Страшнее скуки смерти нет. «Тише, тише, ребятки» накрывает с головой. На поле боя, где от обеих армий в живых не осталось ни души, не было так тихо, как на уроке истории. Ребятки в полуобмороке не способны ни болтать, ни играть в крестики-нолики, ничего.
А учителю не очень-то и нужны слушатели, ему и так хорошо. Подбородок в потолок, голова в плечи, глаз не видать. Чревовещатель? Ни бровей, ни ресниц, волосы – безжизненная пакля со следами «химии». Возраст? Никакой, замороженный от ноля до ста. Она просто сразу была такой. Принесли её домой, распаковали – а она такая.
Ноги прямые на ширине плеч, руки согнуты в локтях, в одной из них, по виду мужской, зажата указка, продолжение руки. Да и вся она, если это «она», прямоугольная и негнущаяся, будто сто лет назад проглотила «Манифест партии». Без запивки.
И плечи… у неё был секрет, как добиться такой их конструкции – разворотом внутрь, точно по Маяковскому: «…вместо известных симметричных мест, где у женщин выпуклость, у этих выем». Жердь.
Как раз на историю и тащиться теперь. Звонок! По лестнице через две ступеньки на четвёртый этаж, уже наверху – бац! В столб. То есть в жердь. Она даже не покачнулась – сверхтвёрдый неизвестный материал.
– У! Как раскраснелась-то!
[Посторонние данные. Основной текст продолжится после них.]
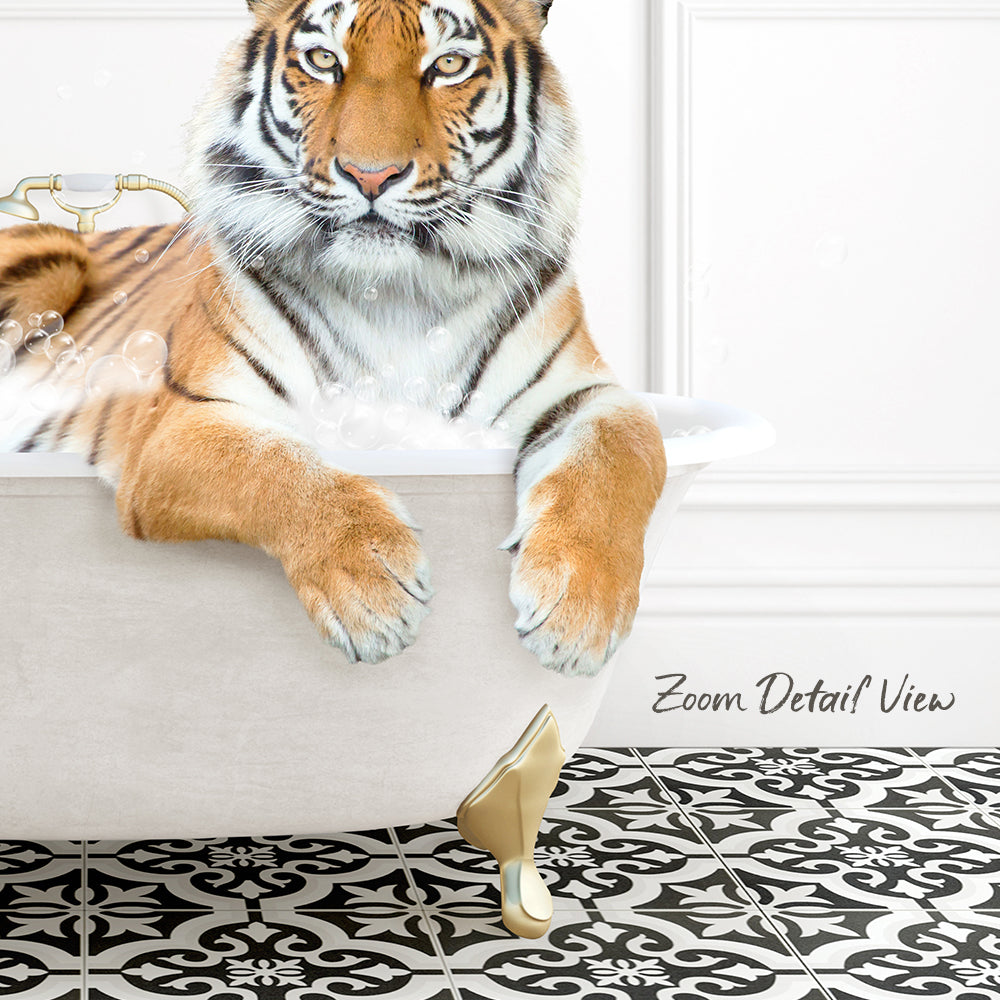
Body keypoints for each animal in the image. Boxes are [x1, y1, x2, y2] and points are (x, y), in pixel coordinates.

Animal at [0, 0, 666, 677]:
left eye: (448, 64)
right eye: (324, 60)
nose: (371, 176)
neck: (395, 295)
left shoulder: (586, 393)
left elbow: (624, 451)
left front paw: (578, 612)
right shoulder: (180, 423)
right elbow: (275, 466)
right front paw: (373, 592)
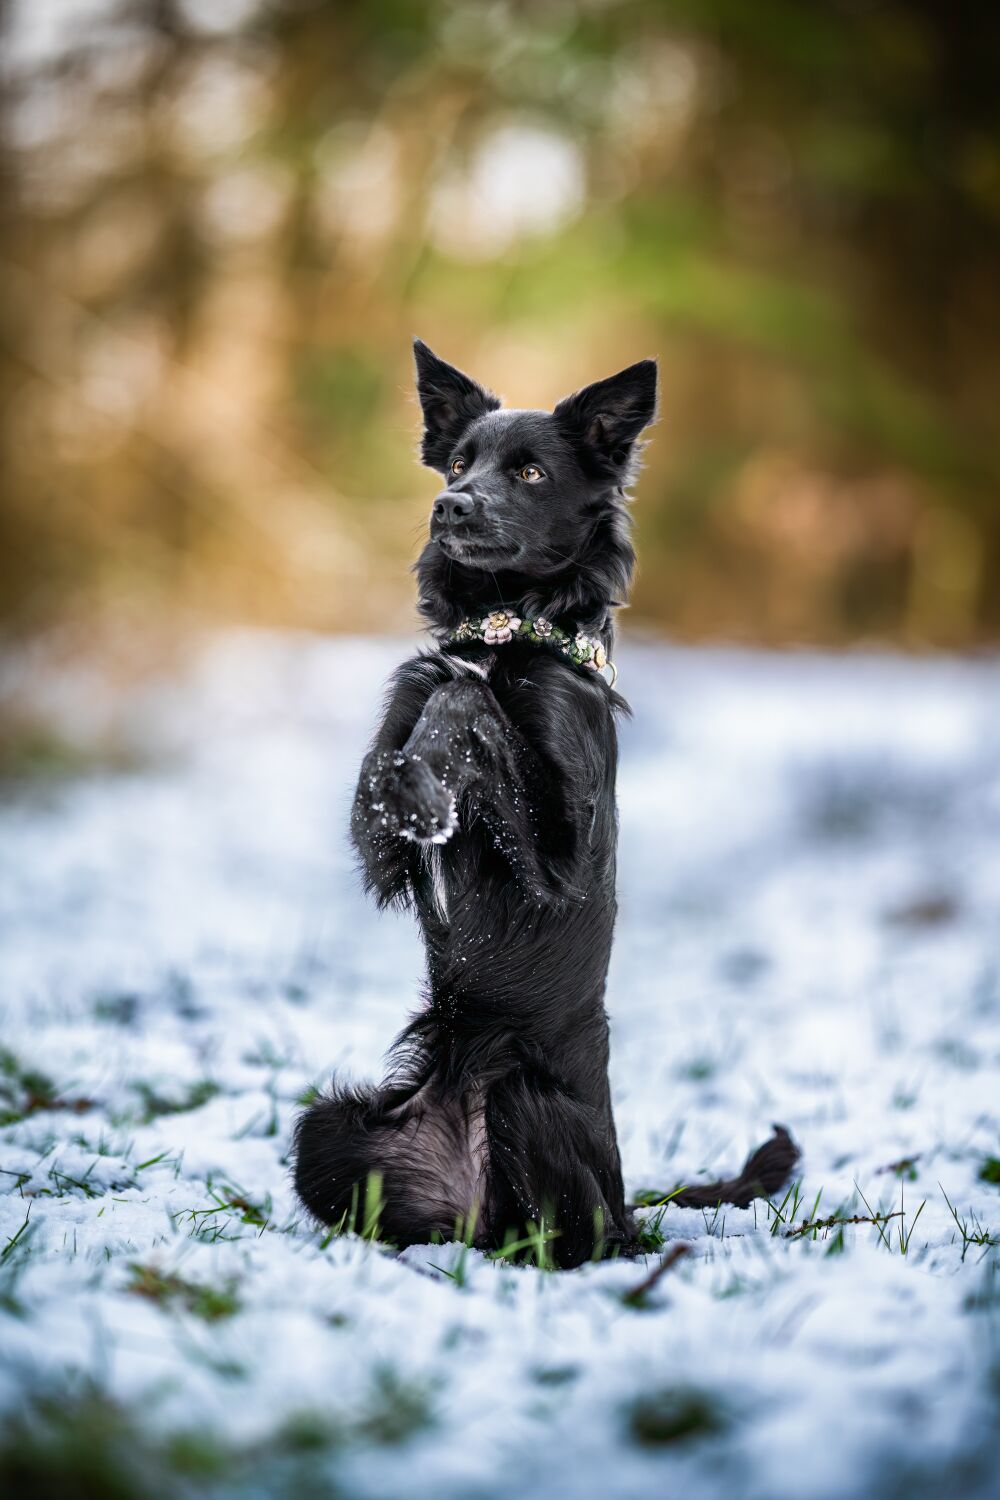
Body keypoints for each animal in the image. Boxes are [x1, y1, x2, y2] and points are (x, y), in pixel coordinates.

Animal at [293, 343, 803, 1266]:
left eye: (529, 472)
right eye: (459, 464)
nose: (449, 505)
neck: (507, 628)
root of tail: (631, 1207)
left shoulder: (561, 855)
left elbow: (470, 706)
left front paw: (434, 775)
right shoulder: (382, 839)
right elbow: (396, 755)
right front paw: (411, 782)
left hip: (524, 1097)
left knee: (571, 1241)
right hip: (325, 1128)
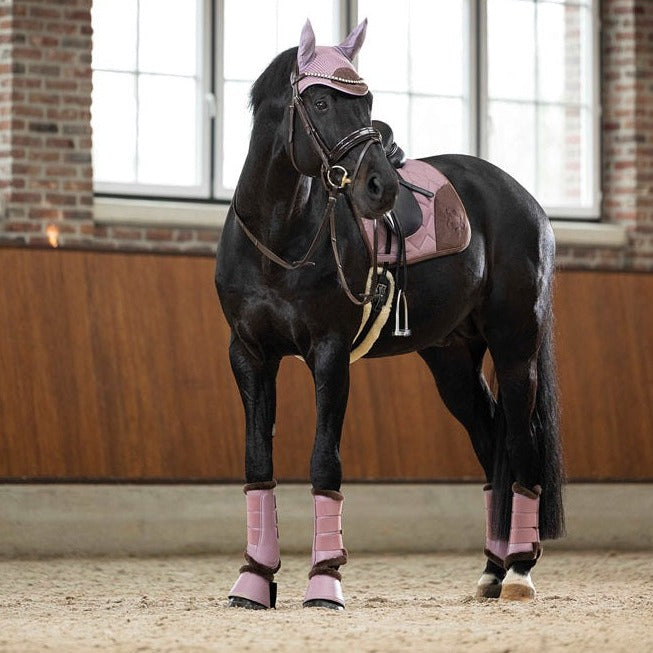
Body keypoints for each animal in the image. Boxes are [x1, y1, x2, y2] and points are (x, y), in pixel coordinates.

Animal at [215, 19, 564, 610]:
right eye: (320, 101)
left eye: (367, 102)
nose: (381, 187)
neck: (278, 242)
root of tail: (524, 200)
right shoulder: (250, 355)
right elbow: (256, 463)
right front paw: (254, 581)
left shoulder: (330, 354)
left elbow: (324, 461)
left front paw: (325, 580)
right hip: (452, 361)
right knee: (490, 439)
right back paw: (491, 571)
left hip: (516, 350)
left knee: (521, 445)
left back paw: (518, 570)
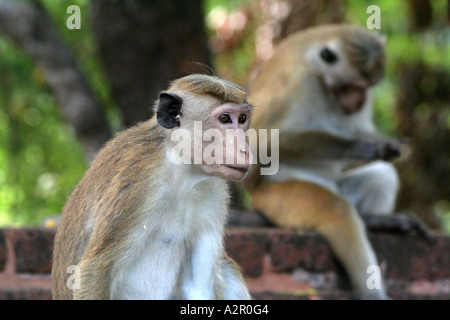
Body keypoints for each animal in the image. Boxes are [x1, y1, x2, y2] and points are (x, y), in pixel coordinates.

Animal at [51, 75, 253, 300]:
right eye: (225, 119)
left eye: (242, 118)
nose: (245, 149)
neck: (182, 167)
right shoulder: (139, 179)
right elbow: (95, 268)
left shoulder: (215, 191)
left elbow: (199, 287)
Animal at [246, 25, 400, 300]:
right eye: (352, 86)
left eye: (367, 87)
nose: (358, 101)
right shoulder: (297, 82)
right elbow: (261, 142)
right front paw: (361, 146)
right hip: (279, 196)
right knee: (336, 210)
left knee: (383, 176)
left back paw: (373, 219)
Откуда это ты, интересно знать? – ласково-надзирательски.
«Попалась!»
– Я… снизу, – запыхавшись, но не притормаживая и не дыша жгучим морозом в сторону «жерди», мимо-мимо, прямиком в класс.
Показалось, или в самом деле – головы одноклассников синхронно повернулись к ней.
–Ты отку-уда? – округлив и без того круглые глаза на круглом лице, вопросила соседка по парте Танька Костюченко.